Wednesday, 26 February 2014
Firm fined for unsafe Oxfordshire scaffolds
A scaffolding firm has been
fined for dangerous scaffold installations at sites in Wantage and Oxford.
Workers and passing members of the public alike were placed at risk because of
faults with the structures, which included missing ties, bracing and vehicle
impact protection. West Hagbourne-based ASW Scaffolding Limited was prosecuted
on 3 February 2014 after the deficiencies were identified by the Health and
Safety Executive (HSE).
Oxford
Magistrates’ Court heard that the first unsafe scaffold was installed in Grove
Street, Wantage, in July 2012, to support the refurbishment of a retail unit.
When HSE inspectors visited the site on 17 July they found a lack of ties and
missing ledger bracing, which are designed to provide support and rigidity. The
scaffold was also lacking vehicle impact protection, which was vital at the
location in question because the scaffold was on a very narrow street and could
easily have been struck by a passing car. This in turn could have caused it to
fall into the street. HSE worked with Oxfordshire County Council to highlight
the faults because the scaffold did not comply with a street licence that had
been granted for the structure.
Satisfactory
remedial work subsequently took place, but on 28 March 2013 a passing HSE
inspector witnessed unsafe activity on another ASW scaffold on Banbury Road in
Oxford. On this occasion an employee was working on a partially-completed
structure with no guard rails or other safety features to prevent a fall. A
Prohibition Notice was immediately served to stop any further work until it was
made safe.
ASW
Scaffolding Limited, of West Hagborne, south Oxfordshire, was fined a total of
£15,000 and ordered to pay £5,438 in costs after pleading guilty to single
breaches of the Health and Safety at Work etc Act 1974 and the Work at Height
Regulations 2005.
After
the hearing, HSE Inspector John Caboche commented “The faults we identified at
the Wantage installation should have been immediately obvious from a simple
check after it was erected, which is vital to ensure that everything is in
place and as it should be.
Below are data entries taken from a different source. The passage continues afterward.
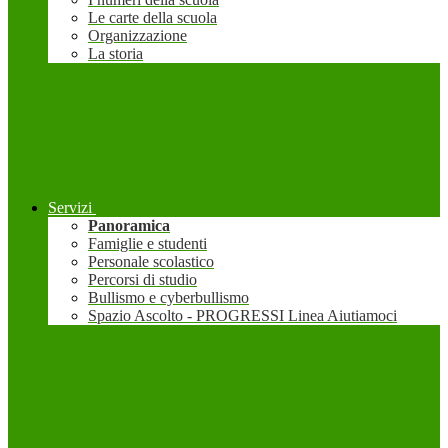
Le carte della scuola
Organizzazione
La storia
Servizi
Panoramica
Famiglie e studenti
Personale scolastico
Percorsi di studio
Bullismo e cyberbullismo
Spazio Ascolto - PROGRESSI Linea Aiutiamoci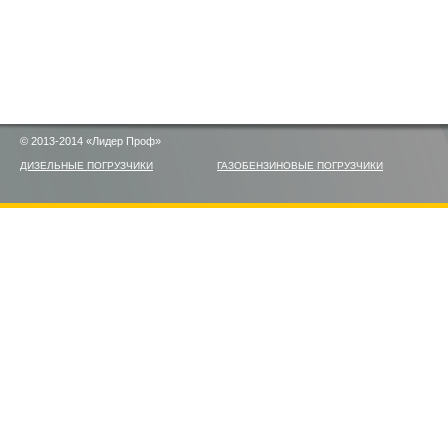
© 2013-2014 «Лидер Проф»
ДИЗЕЛЬНЫЕ ПОГРУЗЧИКИ
ГАЗОБЕНЗИНОВЫЕ ПОГРУЗЧИКИ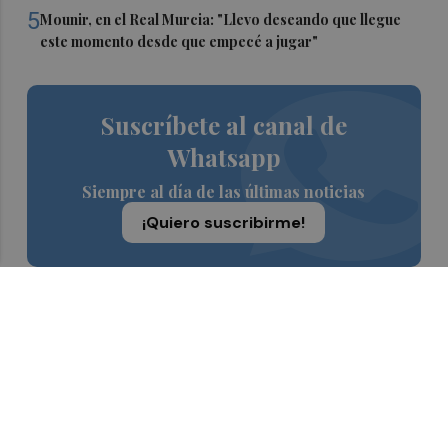
5
Mounir, en el Real Murcia: "Llevo deseando que llegue
este momento desde que empecé a jugar"
Suscríbete al canal de
Whatsapp
Siempre al día de las últimas noticias
¡Quiero suscribirme!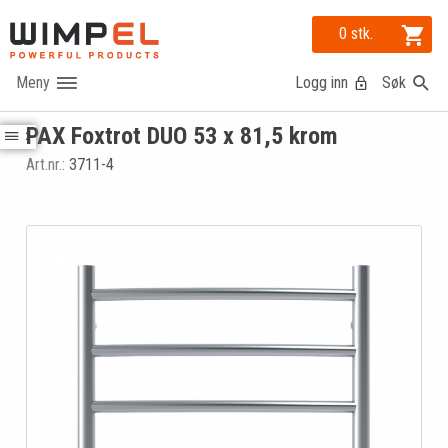
0 stk.
Logg inn
Søk
PAX Foxtrot DUO 53 x 81,5 krom
Art.nr.:
3711-4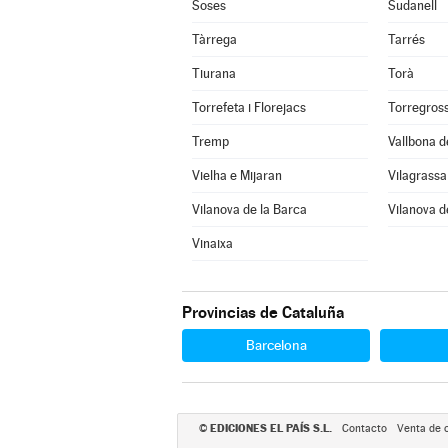
Soses
Sudanell
Tàrrega
Tarrés
Tiurana
Torà
Torrefeta i Florejacs
Torregros
Tremp
Vallbona d
Vielha e Mijaran
Vilagrassa
Vilanova de la Barca
Vilanova d
Vinaixa
Provincias de Cataluña
Barcelona
EDICIONES EL PAÍS S.L.
©
Contacto
Venta de 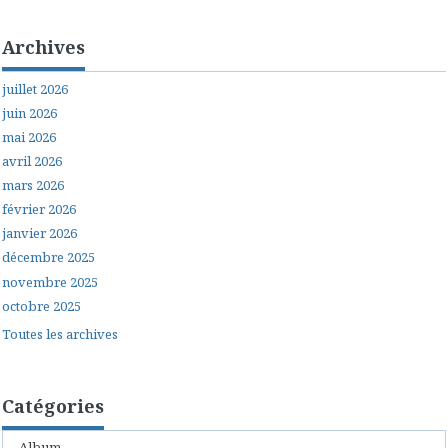
Archives
juillet 2026
juin 2026
mai 2026
avril 2026
mars 2026
février 2026
janvier 2026
décembre 2025
novembre 2025
octobre 2025
Toutes les archives
Catégories
Album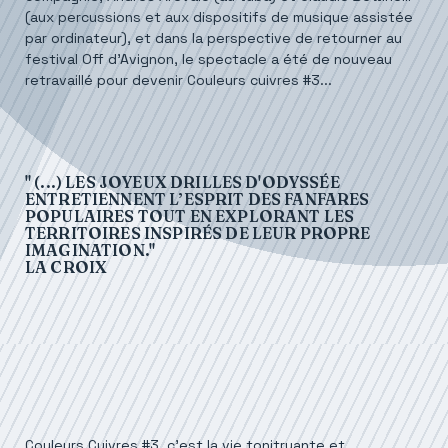
(aux percussions et aux dispositifs de musique assistée
par ordinateur), et dans la perspective de retourner au
festival Off d'Avignon, le spectacle a été de nouveau
retravaillé pour devenir Couleurs cuivres #3...
" (...) LES JOYEUX DRILLES D'ODYSSÉE
ENTRETIENNENT L’ESPRIT DES FANFARES
POPULAIRES TOUT EN EXPLORANT LES
TERRITOIRES INSPIRÉS DE LEUR PROPRE
IMAGINATION."
LA CROIX
Couleurs Cuivres #3, c’est la vie tonitruante et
The scaffold lacked rigidity and could have been hit
by a passing vehicle, putting workers and passers-by in danger had it come
down. With regard to the Oxford structure, the standards for safe working at
height are well known within the scaffolding industry. The failings here were
compounded by a senior member of the company’s management seemingly turning a
blind eye. He was on site at the time but did nothing to prevent the scaffolder
working in this way. Both scaffolds fell short of the required safety standards
and posed a clear risk.”
A leisure centre prohibits a martial arts club from laying out their own mats
The issue addressed by the HSE myth-busters in
their 250th case concerned a leisure centre which had refused to
allow a martial arts club permission to lay out judo mats for classes, on the
grounds of ‘health and safety’.
The panel discussed the case, and concluded that
the centre was right to state that they need to ensure that the people who put
out the equipment do so knowing how to handle mats which are quite heavy – but
there was no logical reason - and certainly no health and safety requirement -
for this to be done by leisure centre staff exclusively. The matter at the
heart of this case appears to have been cost, with the centre charging for
putting the mats out and the club members preferring to do it themselves on a
voluntary basis. The panel recommended a constructive dialogue about the real
reasons for the centre’s reluctance to agree to the club’s request/proposal
recognising that almost all health and safety concerns can be easily resolved
and should not be used as an excuse.